Asbestos was also used in the insulation of many older homes, as well as commercial and public buildings around the country, including some schools. Because these particles are contained within the building materials, they are not likely to be found in the air in large numbers. The risk of exposure is likely to be very low unless the particles are somehow escaping into the air, such as when building materials begin to decompose over time, or during remodeling or removal.

The risk of developing mesothelioma is related to how much asbestos a person was exposed to and how long this exposure lasted. People exposed at an early age, for a long period of time, and at higher levels are more likely to develop this cancer. Mesotheliomas take a long time to develop. The time between first exposure to asbestos and diagnosis of mesothelioma is usually between 20 and 50 years. Unfortunately, the risk of mesothelioma does not go down over time after the exposure to asbestos stops. The risk appears to be lifelong. For more detailed information on asbestos, see our document, Asbestos. 

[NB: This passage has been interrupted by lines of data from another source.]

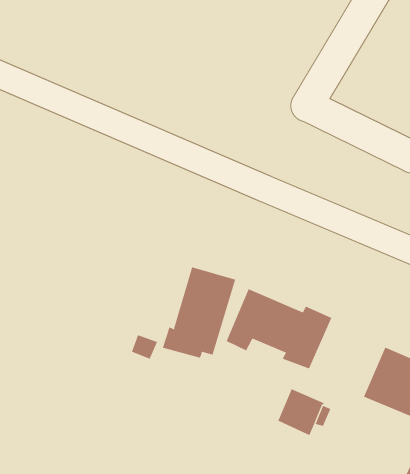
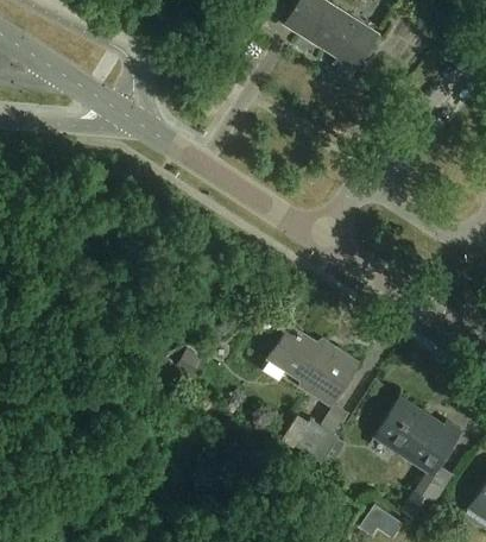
building: [162,266,236,359] -> none

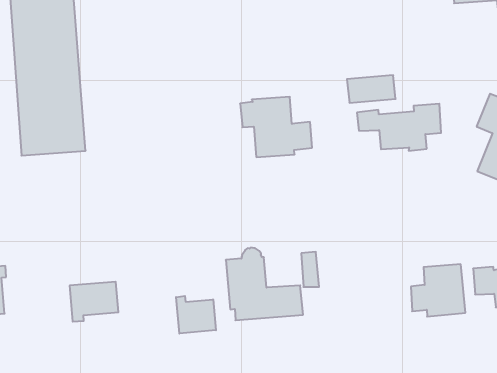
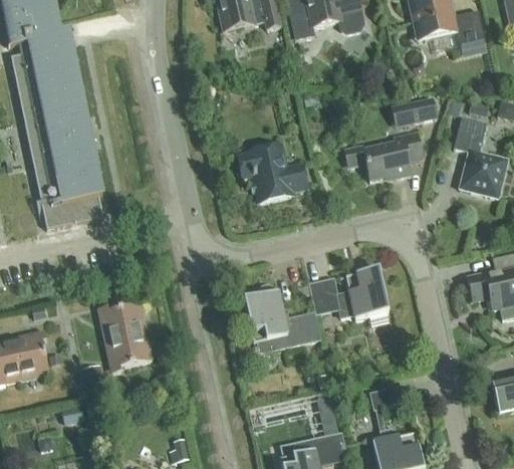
building: [347,75,396,103] -> [390,96,436,127]
building: none -> [99,303,148,340]
building: [411,264,465,317] -> [337,268,390,319]
building: [176,296,216,334] -> none

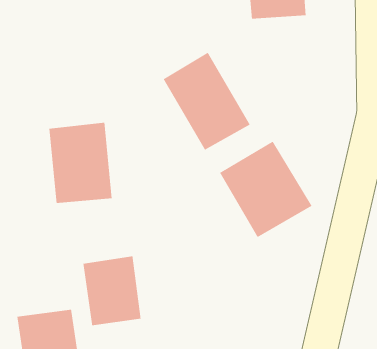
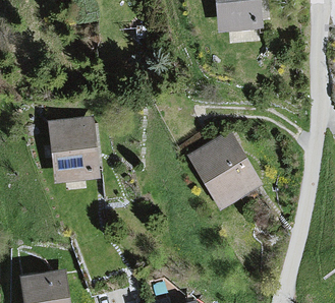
building: [163,52,250,151] -> none
building: [83,255,141,326] -> none

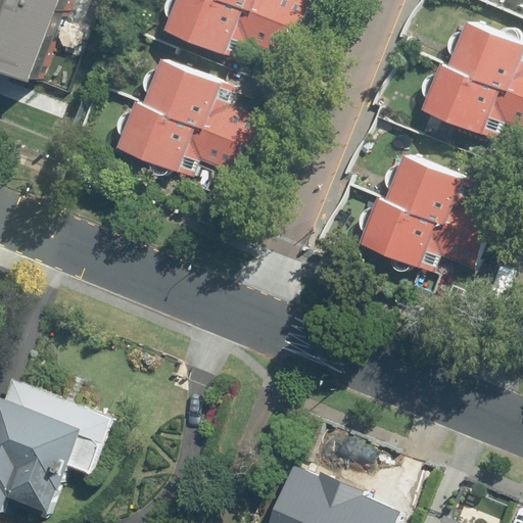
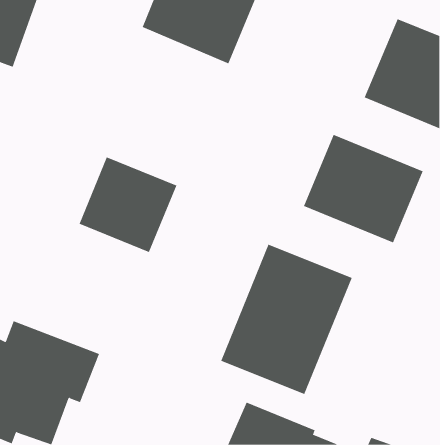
building: [124,56,260,188] -> none
building: none -> [79,156,177,253]
building: none -> [220,244,352,395]

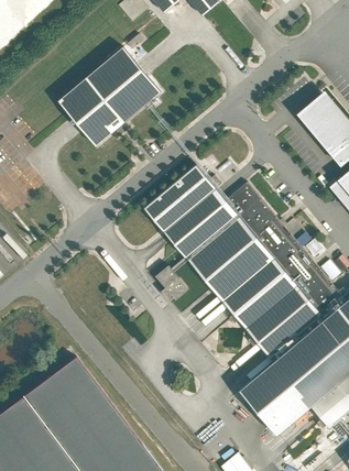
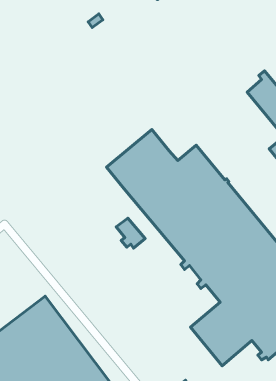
building: [58,46,161,145] -> none

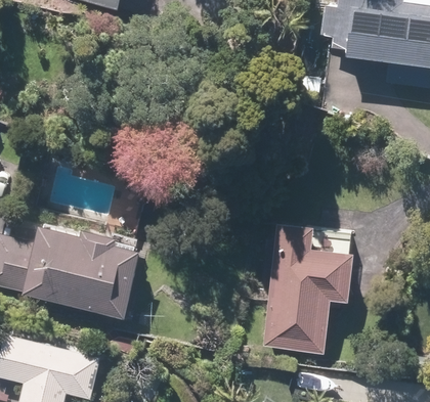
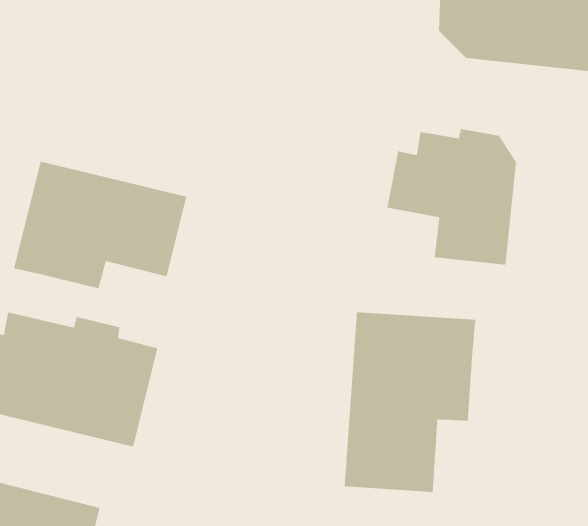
building: none -> [387,128,517,265]
building: none -> [14,161,187,289]

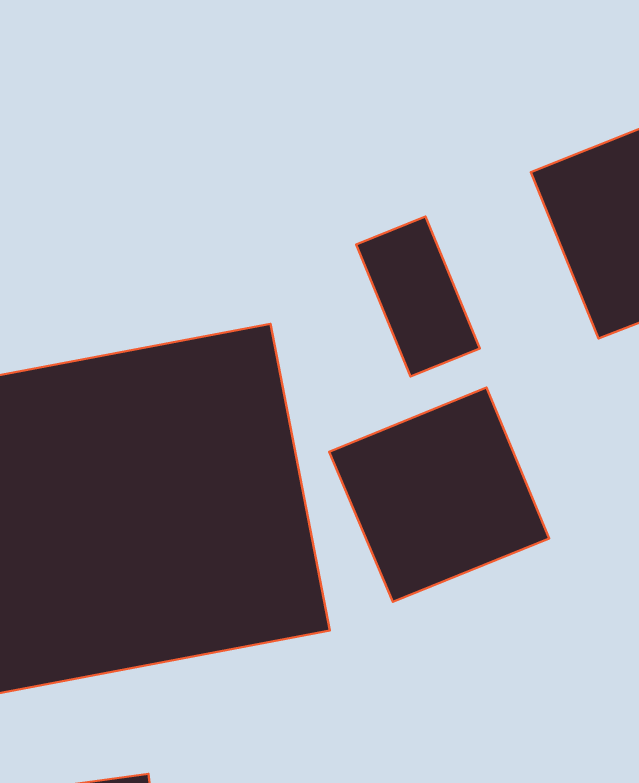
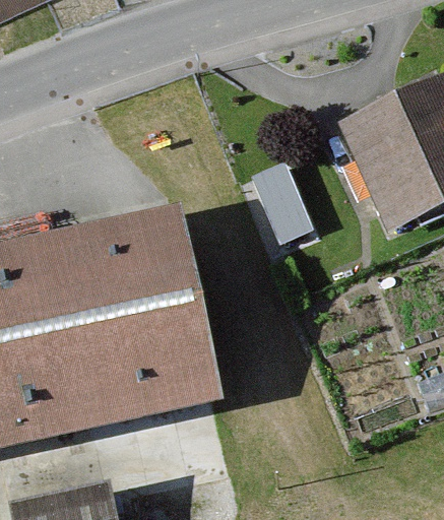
building: [329,387,549,602] -> none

Zeolites are minerals that are chemically related to asbestos. An example is erionite, which is common in the rocks and soil in parts of Turkey. High mesothelioma rates in these areas are believed to be caused by exposure to this mineral. 

There have been a few published reports of mesotheliomas that developed after people were exposed to high doses of radiation to the chest or abdomen as treatment for another cancer. Although the risk of mesothelioma is increased in patients who have been treated with radiation, this cancer still only occurs rarely in these patients. 

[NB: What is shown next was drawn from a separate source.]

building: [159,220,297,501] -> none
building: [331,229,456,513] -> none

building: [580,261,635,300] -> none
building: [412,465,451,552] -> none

There have also been reports linking mesothelioma to injections of thorium dioxide (Thorotrast). This radioactive material was used by doctors for certain x-ray tests until the 1950s. Thorotrast was found to cause cancers, so it has not been used for many years. 

SV40 virus
Some studies have raised the possibility that infection with simian virus 40 (SV40) might increase the risk of developing mesothelioma. Some injectable polio vaccines given between 1955 and 1963 were contaminated with SV40. As many as 30 million people in the United States may have been exposed to the virus.

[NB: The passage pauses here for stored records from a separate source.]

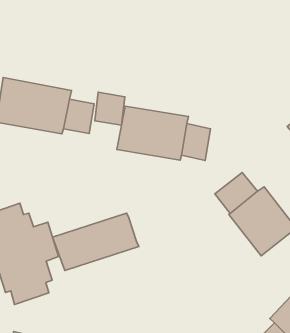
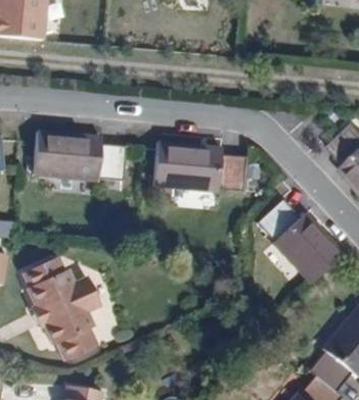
building: [95,92,125,125] -> none
building: [53,213,139,270] -> none

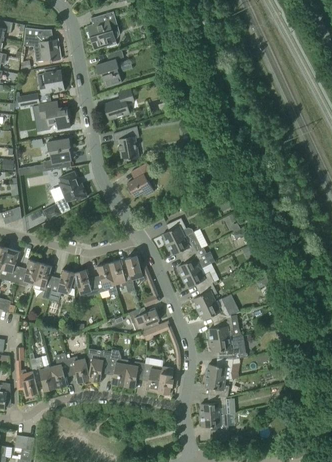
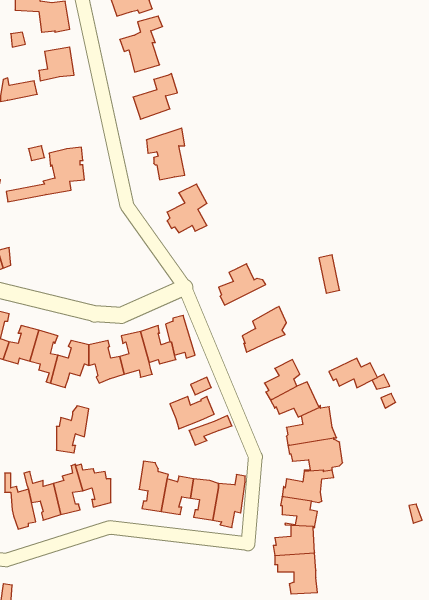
building: [39,102,70,130] -> none
building: [43,172,87,221] -> none
building: [166,232,201,257] -> none
building: [181,269,214,289] -> [329,358,378,388]
building: [89,350,111,382] -> [56,406,89,453]

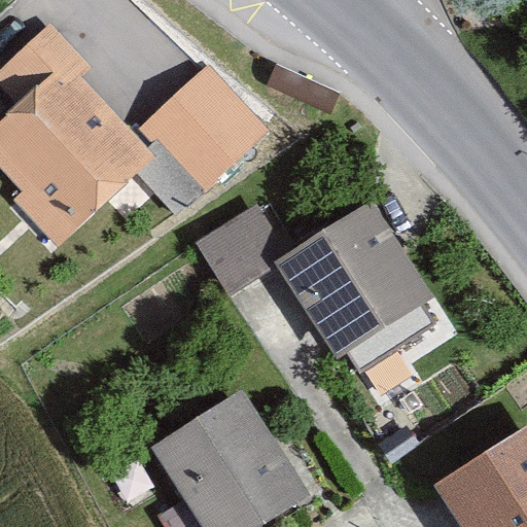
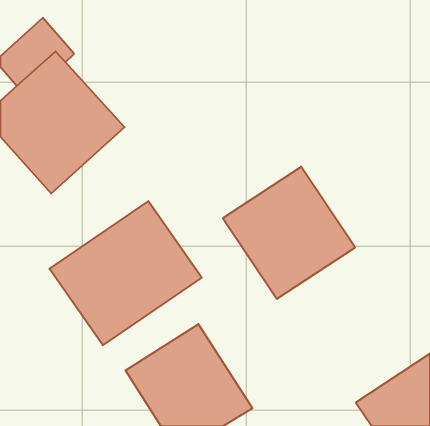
building: [142,60,271,188] -> none
building: [199,203,289,293] -> none
building: none -> [49,201,202,345]

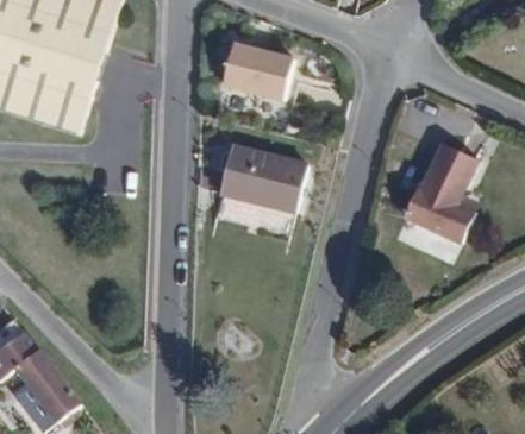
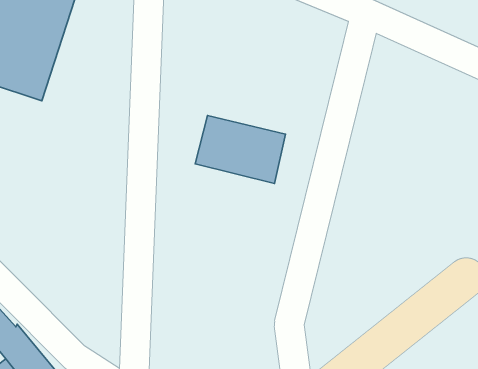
building: [221,46,293,103] -> none
building: [402,138,474,234] -> none

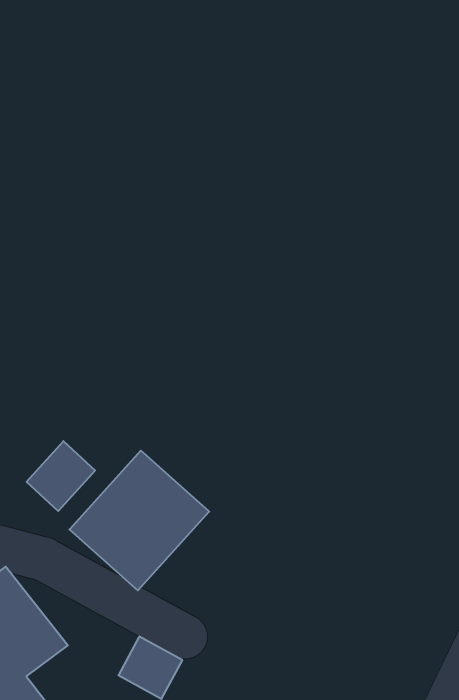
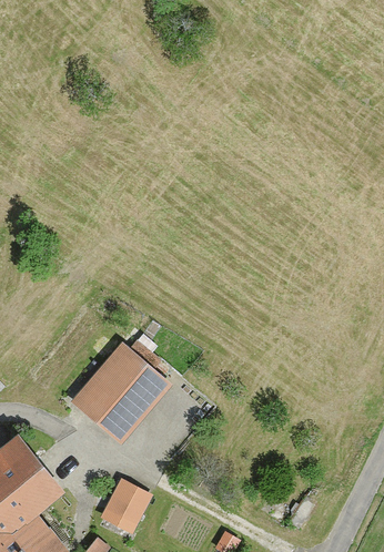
building: [27,441,95,511] -> none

 Some lab studies have suggested that SV40 infection might cause mesothelioma. For example, infecting some lab animals like hamsters with SV40 causes mesotheliomas to develop. Researchers also have noticed that SV40 can cause mouse cells grown in lab dishes to become cancerous, and that asbestos increases the cancer-causing effect of SV40 on these cells. Other researchers have found SV40 DNA in some biopsy specimens of human mesotheliomas. But fragments of SV40 DNA can also be found in some noncancerous human tissues. So far, the largest studies looking at this issue in humans have not found an increased risk for mesothelioma or other cancers among people who received the contaminated vaccines as children. But the peak age range for diagnosis of mesothelioma is 50 to 70 years. Some researchers have pointed out that this issue may remain unresolved until more of the people accidentally exposed to SV40 between 1955 and 1963 reach that age range. 

Most experts have concluded that at this time we still don't know whether SV40 is responsible for some mesotheliomas. Research into this important topic is still under way.

The risk of mesothelioma increases with age. It is rare in people under age 45. About 2 out of 3 people with mesothelioma are older than 65.  Gender The disease is much more common in men than in women. This is probably because men have been more likely to work in jobs with heavy exposure to asbestos.